Many B2B technology and software companies make a big mistake by changing their positioning strategy too often. Just when their strategy is starting to take hold, they change it. That’s a sure way to fail in an effort to claim a position.
A solid positioning strategy will last a lot longer than you might think. You can look forward to a long, multi-year relationship if you are confident that your positioning strategy is unique, believable and delivers a benefit that solves your target buyers’ most pressing problem.
That may seem like an eternity for many B2B technology marketers. But patience is a virtue when it comes to positioning – that mental space in the target audience’s mind that you can claim with an idea that has compelling meaning to the recipient.
Give your positioning strategy lots of time to work
Depending on the frequency of your marketing message’s exposure, give it more than a year to start to sink in and establish a mental space in your target audience’s mind. You’ll get tired of your message long before your audience will. In fact, it takes at least 10 impressions before your prospect even notices your marketing message. The longer you stick with the same message, the more likely it will start to resonate with your target audience.
When you feel it’s time to break the monotony, challenge your ad agency to come up with a new creative execution of the same positioning strategy. Remember, your positioning statement expresses a conceptual benefit, and does not need to be regurgitated verbatim. You can express a benefit in countless variations on a consistent theme, as long as the execution expresses the same benefit that solves your prospect’s most pressing problem.
There are many ways to say the same thing
For example, a company that offered budgeting and financial reporting solutions positioned itself as helping you accelerate decision making throughout your company.
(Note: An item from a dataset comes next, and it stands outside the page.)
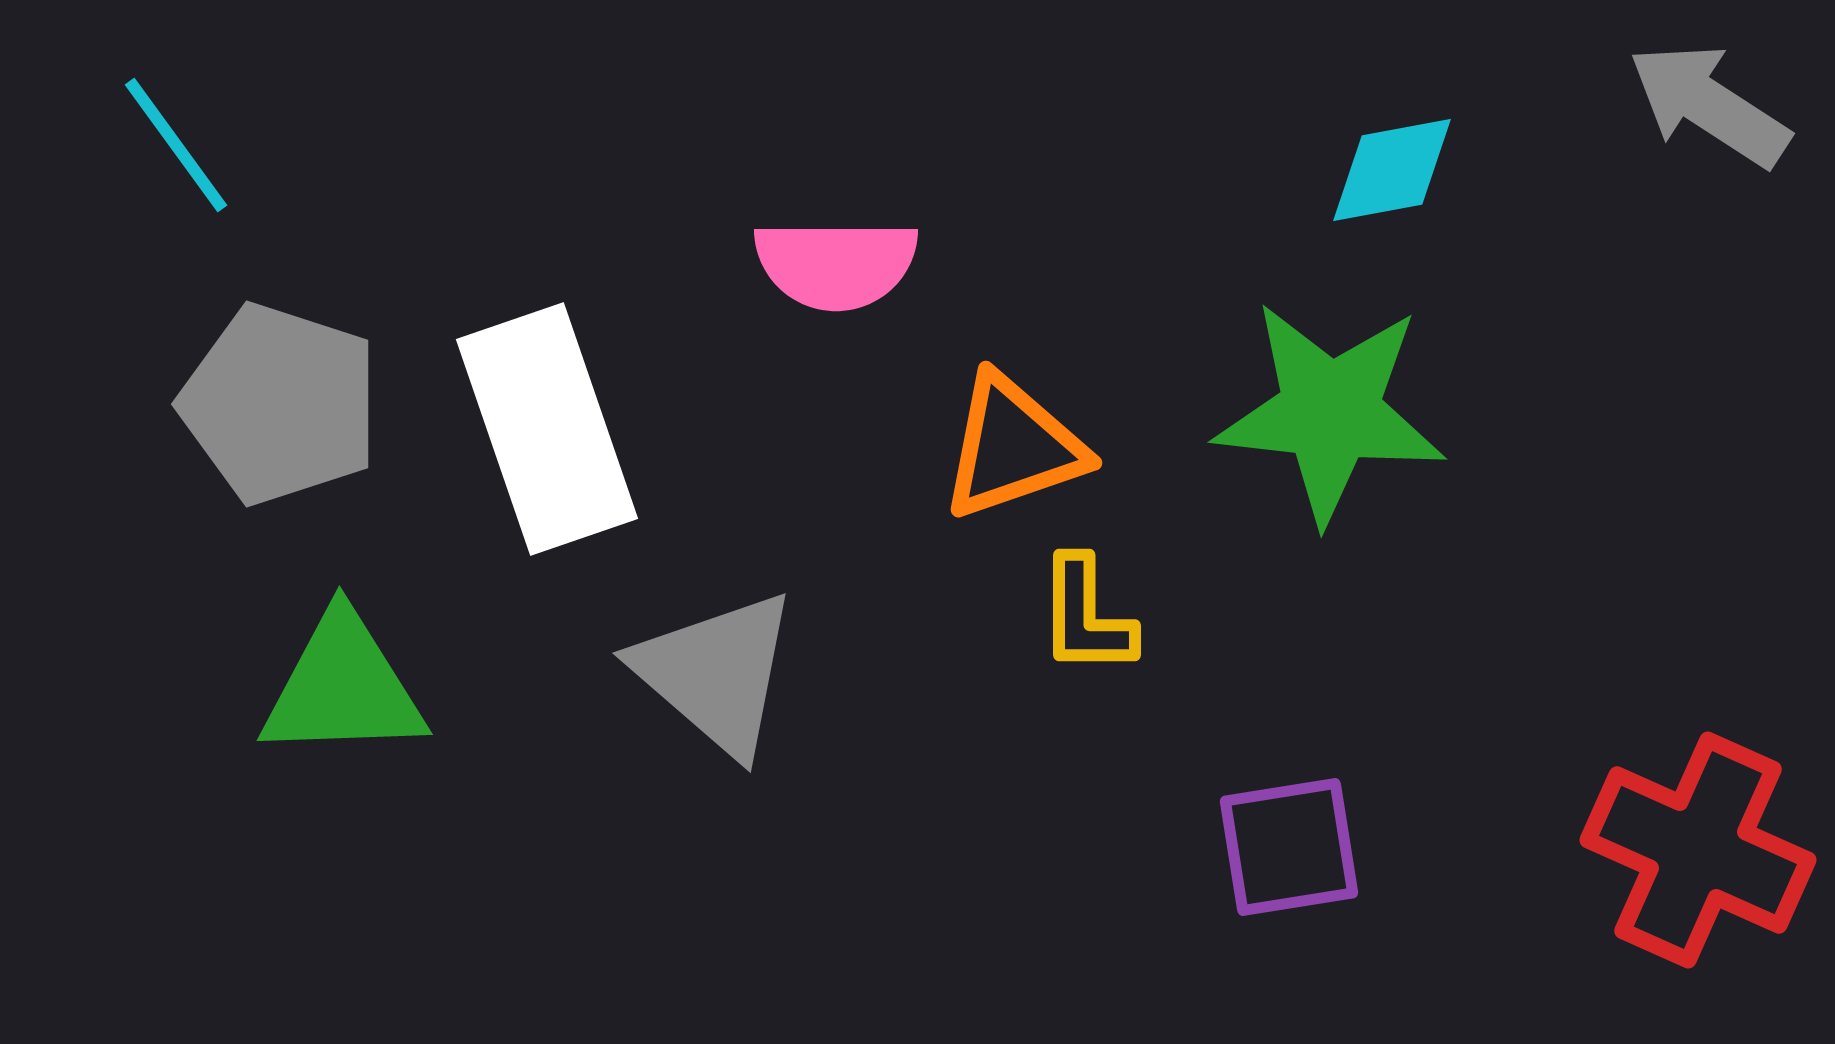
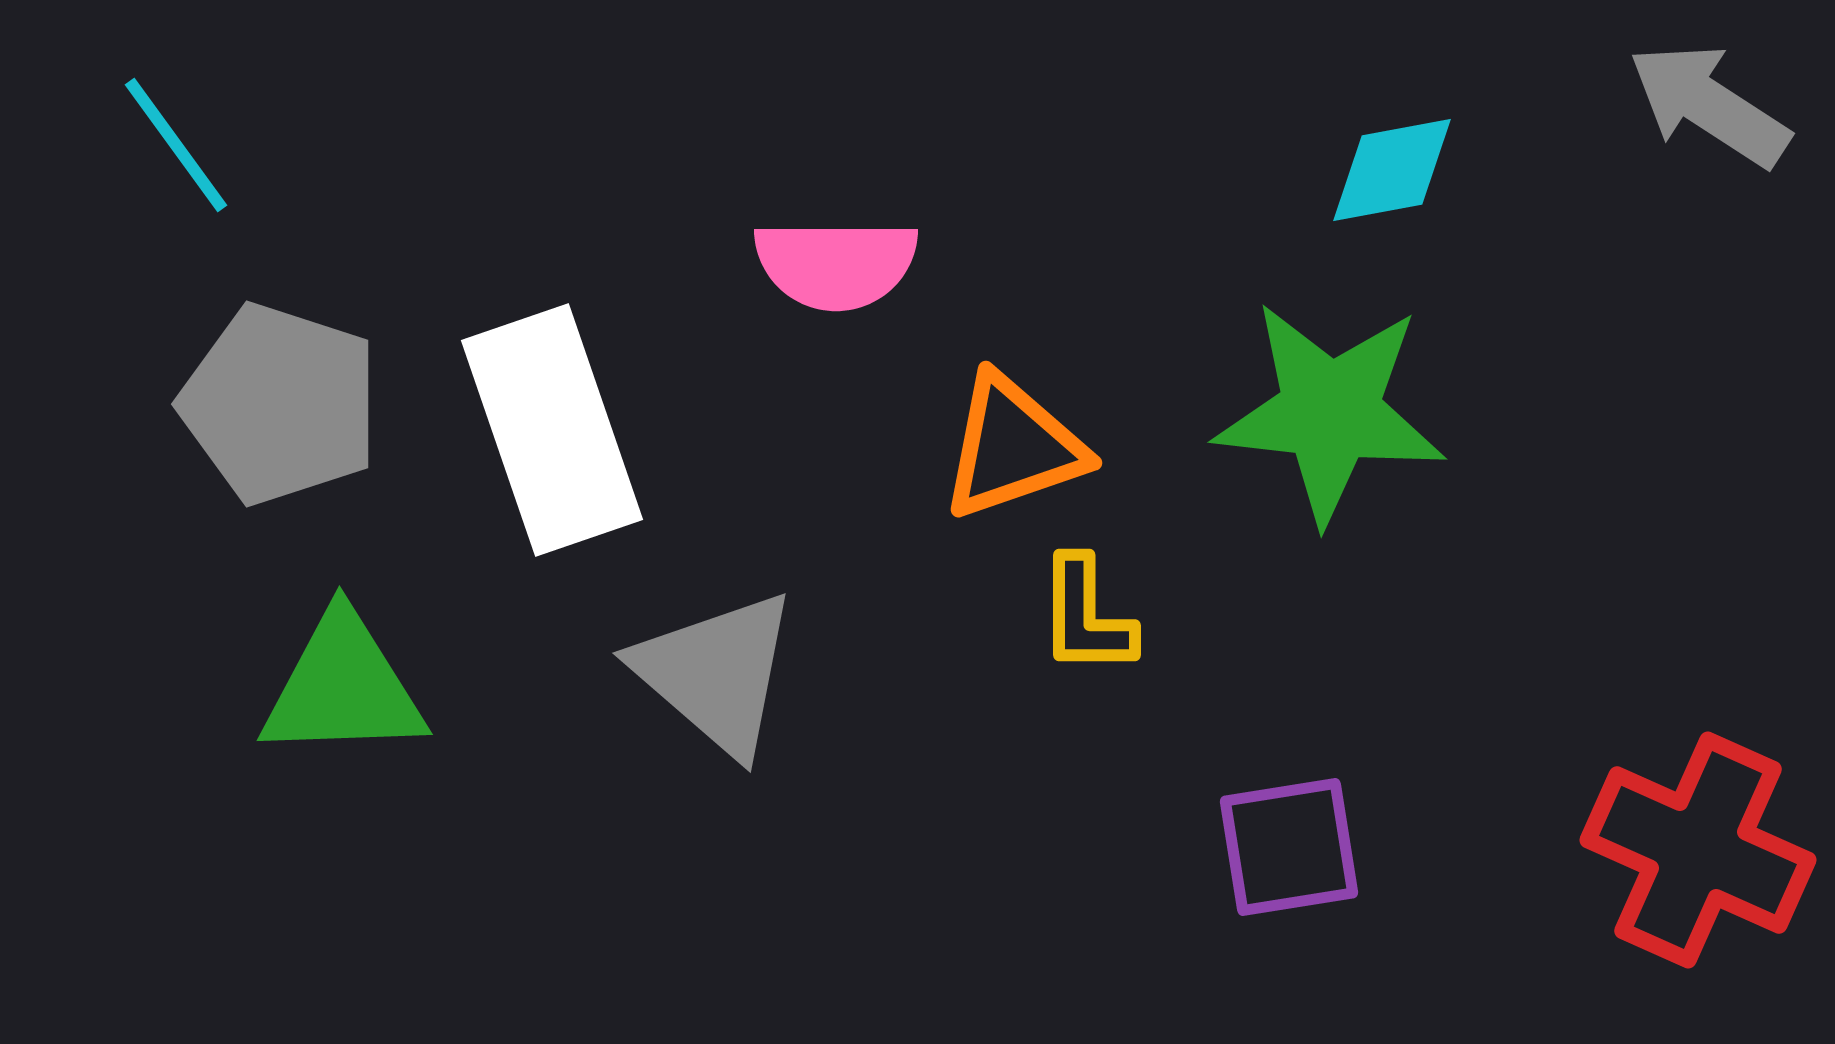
white rectangle: moved 5 px right, 1 px down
A colleague of mine, a clever copywriter, executed the positioning strategy with a theme that packs energy and a call to action into plain language, “See how fast your business can run.”
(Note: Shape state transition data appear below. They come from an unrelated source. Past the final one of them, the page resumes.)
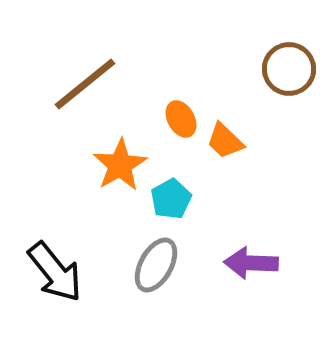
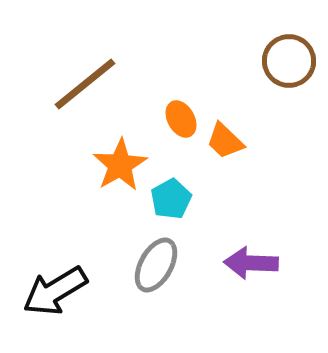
brown circle: moved 8 px up
black arrow: moved 19 px down; rotated 98 degrees clockwise
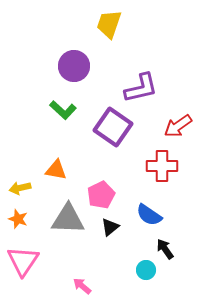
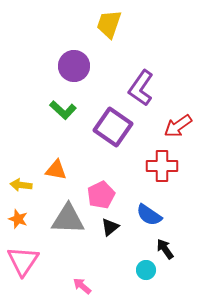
purple L-shape: rotated 138 degrees clockwise
yellow arrow: moved 1 px right, 3 px up; rotated 20 degrees clockwise
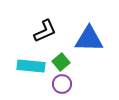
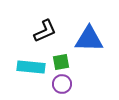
green square: rotated 30 degrees clockwise
cyan rectangle: moved 1 px down
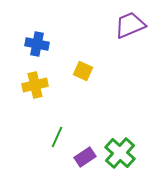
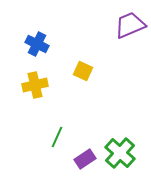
blue cross: rotated 15 degrees clockwise
purple rectangle: moved 2 px down
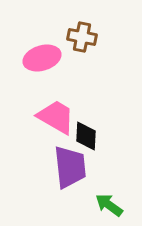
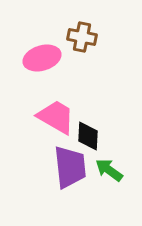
black diamond: moved 2 px right
green arrow: moved 35 px up
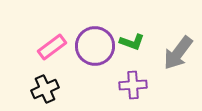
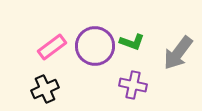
purple cross: rotated 16 degrees clockwise
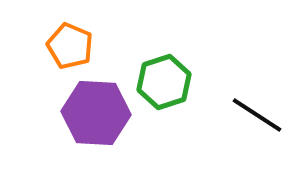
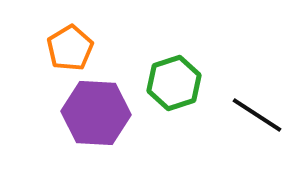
orange pentagon: moved 2 px down; rotated 18 degrees clockwise
green hexagon: moved 10 px right, 1 px down
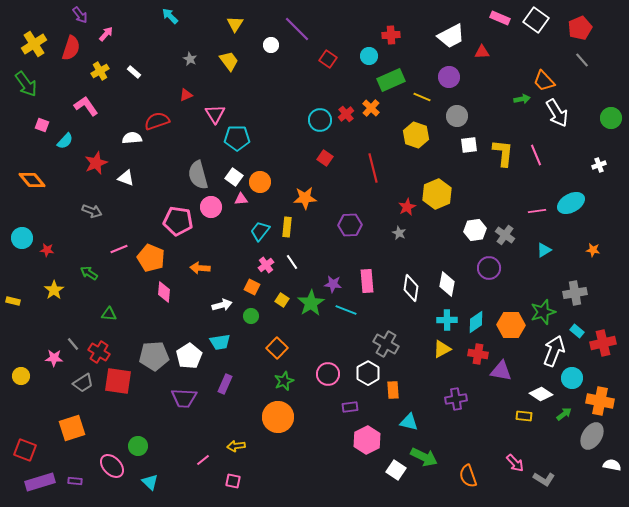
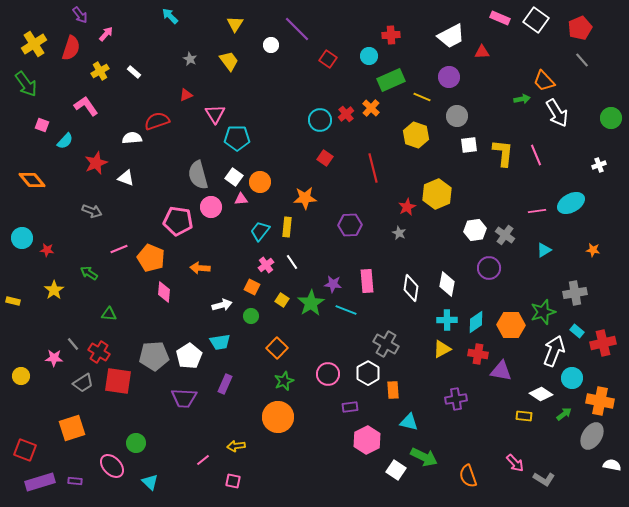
green circle at (138, 446): moved 2 px left, 3 px up
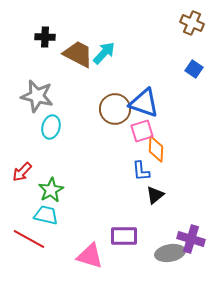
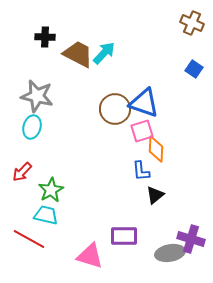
cyan ellipse: moved 19 px left
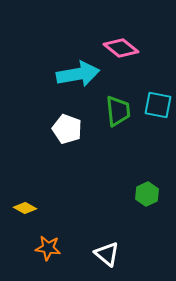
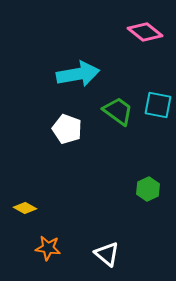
pink diamond: moved 24 px right, 16 px up
green trapezoid: rotated 48 degrees counterclockwise
green hexagon: moved 1 px right, 5 px up
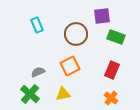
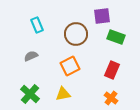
gray semicircle: moved 7 px left, 16 px up
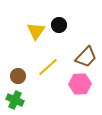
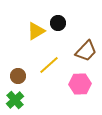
black circle: moved 1 px left, 2 px up
yellow triangle: rotated 24 degrees clockwise
brown trapezoid: moved 6 px up
yellow line: moved 1 px right, 2 px up
green cross: rotated 24 degrees clockwise
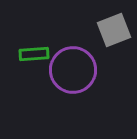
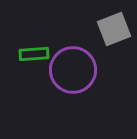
gray square: moved 1 px up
Another example of a core benefit claim – maximize the profit potential of your business – appeared in public as an advertisement with the theme, “No profit left behind.”
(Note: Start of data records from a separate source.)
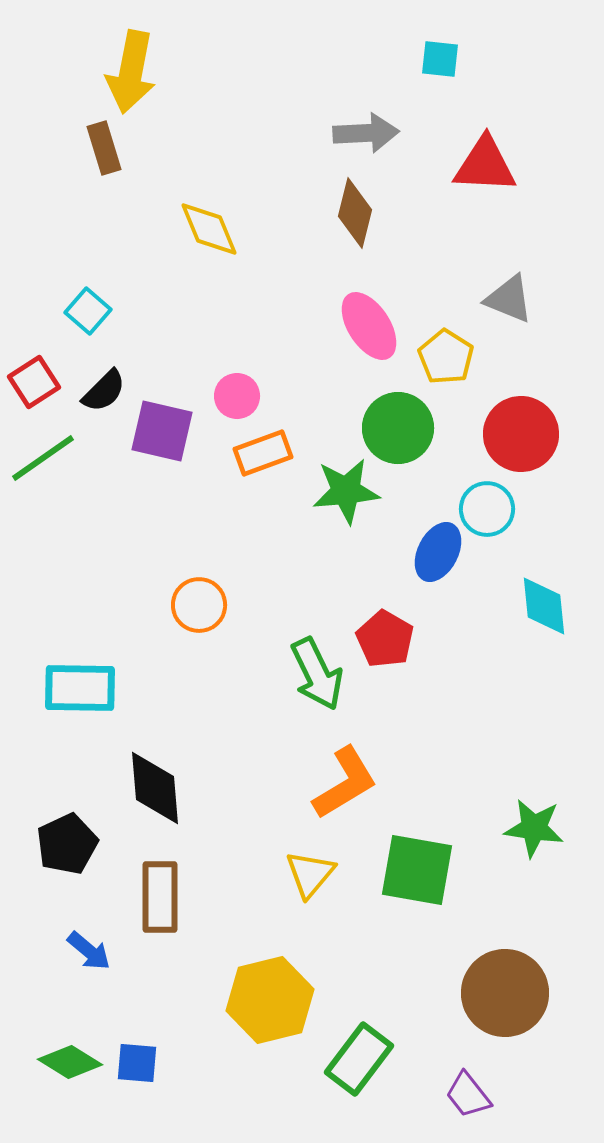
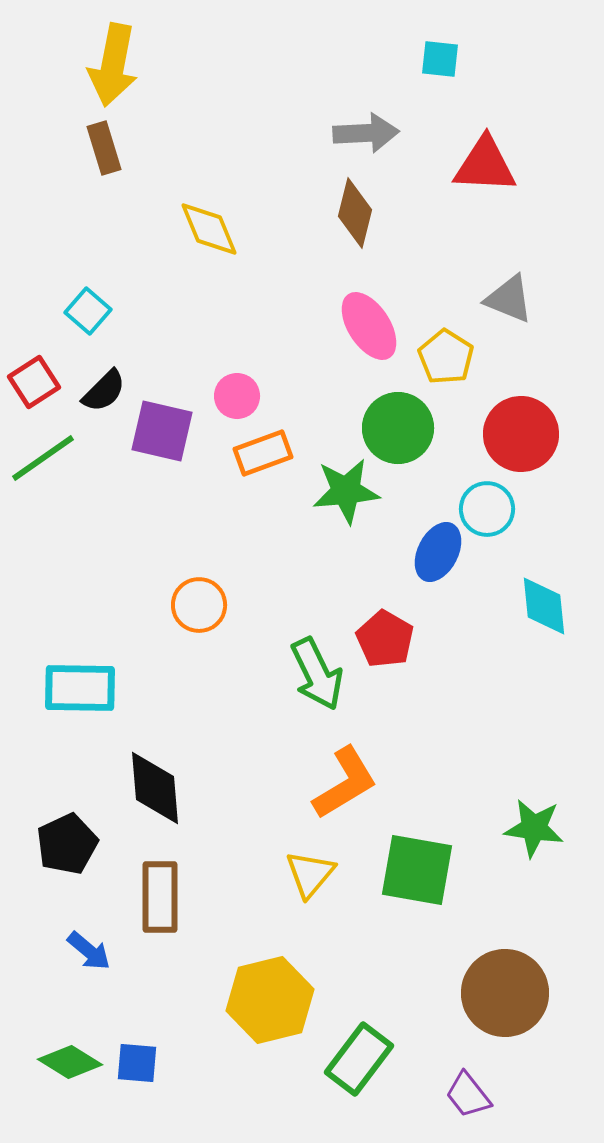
yellow arrow at (131, 72): moved 18 px left, 7 px up
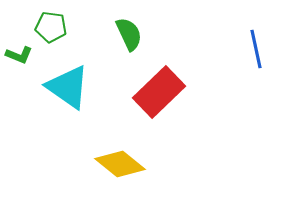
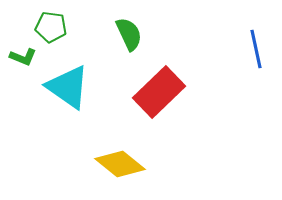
green L-shape: moved 4 px right, 2 px down
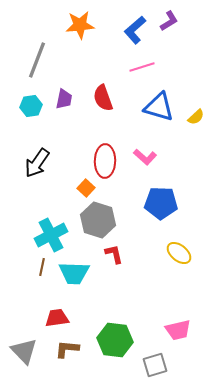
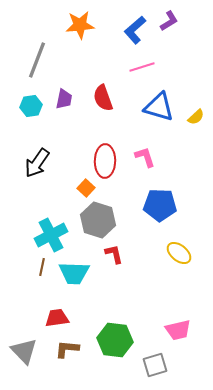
pink L-shape: rotated 150 degrees counterclockwise
blue pentagon: moved 1 px left, 2 px down
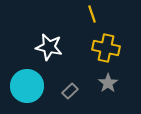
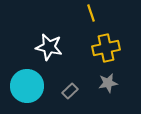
yellow line: moved 1 px left, 1 px up
yellow cross: rotated 24 degrees counterclockwise
gray star: rotated 24 degrees clockwise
The importance of consistency and repetition
Few B2B marketers realize the importance consistency and repetition play in claiming a position. In fact, a compelling positioning strategy that is not consistently executed and repeated is less effective than a bland one that is consistently executed and repeated over and over.
When you decide to make a change, stick with the conceptual idea expressed in your positioning statement. Challenge your ad agency or in-house creative staff to come up with something that communicates the same idea, and watch the fireworks go off. Just don’t rush to unveil a new positioning strategy. The longer you wait, the more likely you’ll be rewarded with exclusive ownership of an increasingly valuable property – your marketing position.